• Problem
Copy the part of the seminar announcement starting with "Two examples from" and going on through "and user communities.", but change every "Barcoding" to "Sequencing".

═══ Text under study ═══

HABs, Dead Lobsters, and Barcodes:
The Culture Center in Biodiversity Research

Ideally, in a microbial culture center, strains are isolated into culture, identified and characterized, maintained, improved, and disseminated. This ideal contrasts with the operation of many culture collections, in which strain isolation, identification, characterization, and improvement functions may be minimized, lessening the value of the collection and its products.

Two examples from harmful algal bloom research (“green tide”-forming chlorophyte Ulva and the ciguatera-associated dinoflagellate Gambierdiscus) and one from marine parasitology (Neoparamoeba, a facultative amoebal pathogen of finfish and shellfish) will illustrate the potential of the culture center model. Another opportunity for culture centers comes from today’s sheer volume of microbial biodiversity research. Barcoding initiatives promise to “flood the market” with sequence data – much of which cannot now be coupled with a living organism.

Strategies for establishing a robust culture center include investment in labor-saving procedures for culture maintenance (especially cryopreservation) and the establishment of partnerships with researcher and user communities.

Presenter:

Dr. Charles J. O'Kelly
Senior Research Scientist
Bigelow Laboratory for Ocean Sciences
West Boothbay Harbor, Maine

Friday
March 30, 2007
11:00 a.m.
Pacific Ocean Science & Technology Building, POST 723

Refreshments will be served after the seminar in POST 121

The Pacific Research Center for Marine Biomedicine (PRCMB) is a newly established center at the University of Hawaii dedicated to trans-disciplinary research designed to gain new knowledge about the profound impacts of the ocean on human health. The Center is funded by the National Science Foundation and the National Institute of Environmental Health Sciences.

═══ Data supplied ═══

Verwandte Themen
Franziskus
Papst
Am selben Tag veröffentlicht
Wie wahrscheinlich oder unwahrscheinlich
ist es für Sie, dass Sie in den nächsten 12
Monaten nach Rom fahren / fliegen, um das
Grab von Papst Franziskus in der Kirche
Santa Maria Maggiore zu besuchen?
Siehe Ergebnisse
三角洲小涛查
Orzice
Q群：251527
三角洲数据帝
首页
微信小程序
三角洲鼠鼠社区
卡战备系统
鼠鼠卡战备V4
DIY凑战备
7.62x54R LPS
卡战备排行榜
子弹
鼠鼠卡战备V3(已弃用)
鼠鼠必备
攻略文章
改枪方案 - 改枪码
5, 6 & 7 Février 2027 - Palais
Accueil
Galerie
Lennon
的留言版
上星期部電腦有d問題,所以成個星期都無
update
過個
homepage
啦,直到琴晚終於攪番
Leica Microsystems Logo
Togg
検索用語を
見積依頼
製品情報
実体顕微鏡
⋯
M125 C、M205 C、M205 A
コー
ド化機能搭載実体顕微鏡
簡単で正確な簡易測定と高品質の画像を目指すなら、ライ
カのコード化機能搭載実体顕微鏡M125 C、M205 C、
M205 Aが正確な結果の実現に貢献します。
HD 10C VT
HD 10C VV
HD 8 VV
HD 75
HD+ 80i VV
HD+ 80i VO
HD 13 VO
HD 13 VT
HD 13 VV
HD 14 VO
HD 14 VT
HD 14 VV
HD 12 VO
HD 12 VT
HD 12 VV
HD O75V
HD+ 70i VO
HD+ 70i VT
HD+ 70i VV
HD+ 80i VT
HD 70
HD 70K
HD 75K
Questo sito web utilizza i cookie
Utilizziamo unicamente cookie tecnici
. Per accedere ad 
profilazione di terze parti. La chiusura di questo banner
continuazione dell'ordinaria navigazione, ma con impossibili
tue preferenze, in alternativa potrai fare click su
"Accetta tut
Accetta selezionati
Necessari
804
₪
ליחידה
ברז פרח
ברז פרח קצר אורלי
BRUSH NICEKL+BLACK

═══

• Exercise result
Two examples from harmful algal bloom research (“green tide”-forming chlorophyte Ulva and the ciguatera-associated dinoflagellate Gambierdiscus) and one from marine parasitology (Neoparamoeba, a facultative amoebal pathogen of finfish and shellfish) will illustrate the potential of the culture center model. Another opportunity for culture centers comes from today’s sheer volume of microbial biodiversity research. Sequencing initiatives promise to “flood the market” with sequence data – much of which cannot now be coupled with a living organism.

Strategies for establishing a robust culture center include investment in labor-saving procedures for culture maintenance (especially cryopreservation) and the establishment of partnerships with researcher and user communities.